Deuxièmement, pour ceux des ressortissants
nigérians qui ne sont pas nés à Bakassi, mais qui s'y sont
installés à un moment donné, la durée de la
résidence nécessaire peut donc être
déterminée à partir de certains points de
référence tous liés aux principales séquences du
dénouement diplomatico-judiciaire du conflit ayant opposé le
Cameroun au Nigéria470. En tout état de cause, le
cadre temporel devant être retenu dans ce cadre ne doit pas être
postérieur à la date de l'acquisition par le Cameroun de sa
pleine souveraineté sur le territoire de Bakassi, c'est-à-dire le
14 août 2013.
Ensuite, le critère de la nature de l'élection
porte sur la représentation des ressortissants nigérians à
l'échelon de l'élection municipale au maximum. Ce scrutin est en
général le degré le plus élevé de
représentation politique des ressortissants étrangers dans leur
pays d'accueil471. Même l'union européenne, en
dépit du niveau avancé de l'intégration entre ses pays
membres n'a pas consacré mieux que cela, à l'exception des
élections européennes472.
Enfin, le critère de l'éligibilité ou
non. A ce sujet, le droit d'éligibilité peut consister en la
fixation d'un quota maximal de représentation des ressortissants
nigérians au sein de l'organe délibérant de la
commune473. Un droit à l'éligibilité de
portée limitée, marqué par un accès ouvert d'une
part au conseil municipal, et fermé d'autre part aux fonctions de chef
ou d'adjoint de l'exécutif communal.
470 Les différentes séquences du conflit
frontalier entre le Cameroun et le Nigéria sont constituées dans
un ordre chronologique par la décision de la CIJ le 10 octobre 2002, la
signature de l'accord de Greentree le 12 juin 2006, l'accord de Calabar du 14
août 2008 et la fin du régime spécial transitoire le 14
août 2013.
471 Dans cette optique les scrutins présidentiel et
législatif et les référendums sont exclus de ce champ.

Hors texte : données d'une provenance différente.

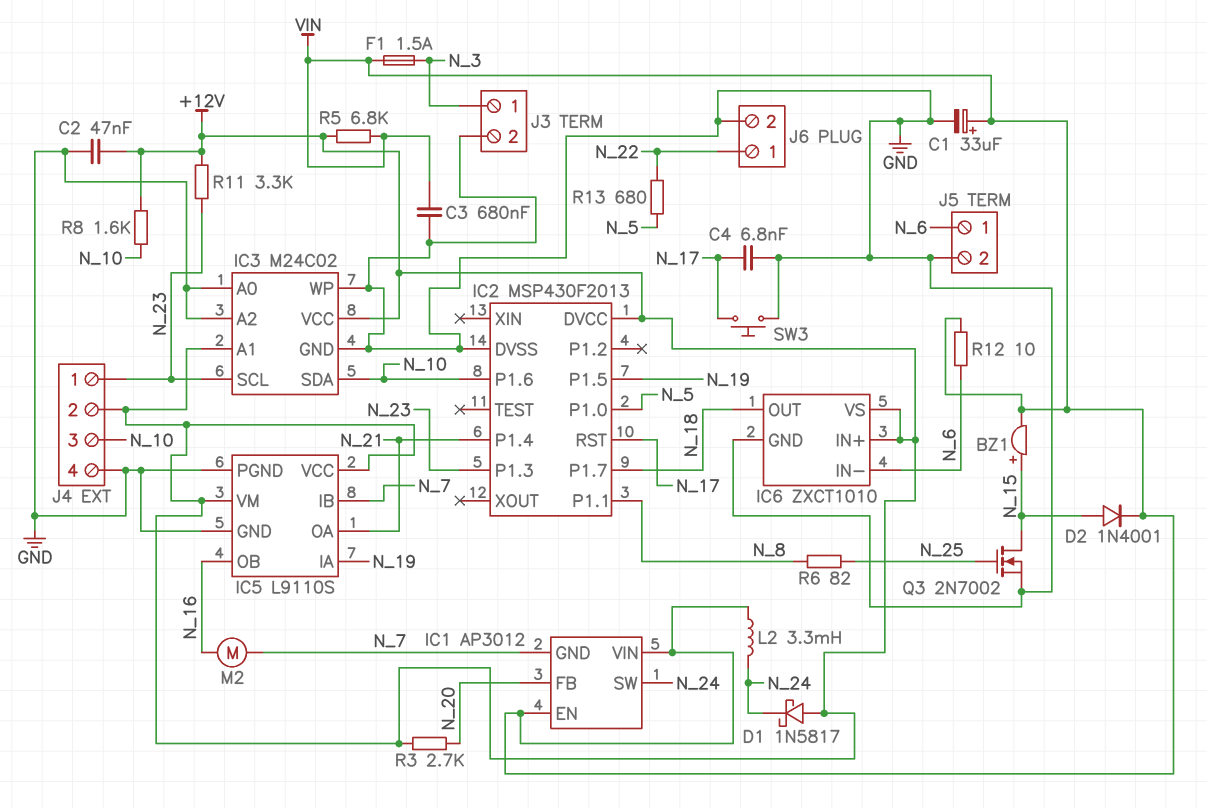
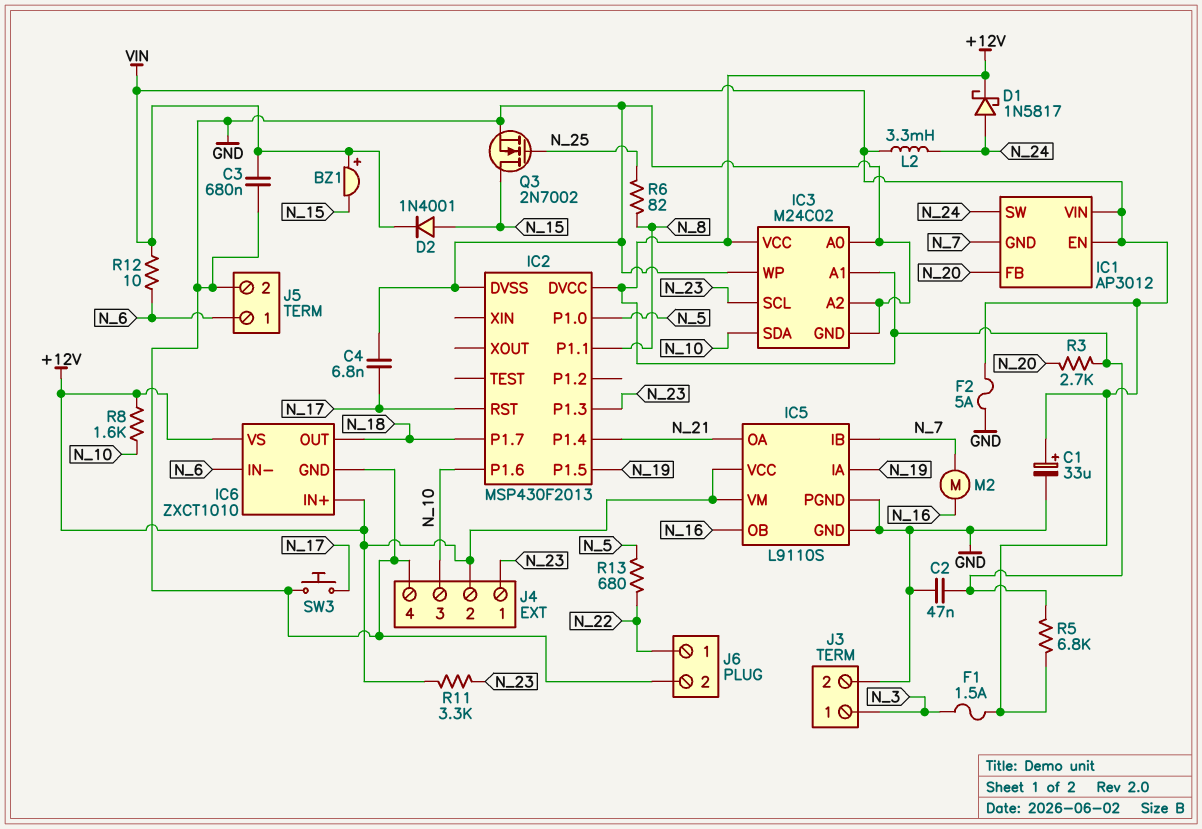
BZ1: buzzer (plus N_15, minus VIN) -> buzzer (plus VIN, minus N_15)
D1: schottky 1N5817 (A +12V, K N_24) -> schottky 1N5817 (A N_24, K +12V)
F2: none -> 5A (GND, VIN)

472 Le traité de Maastricht du 7 février 1992
prévoit en effet que les citoyens de l'Union disposent d'un droit de
vote et d'éligibilité pour les élections municipales et
européennes dans l'Etat membre où ils résident et dont ils
ne sont pas ressortissants.
473 Le quota maximal légalement défini devrait
dans ce sens correspondre à un nombre de conseillers bien
déterminé à l'avance, sur la base du nombre total de
conseillers que compte la commune en question.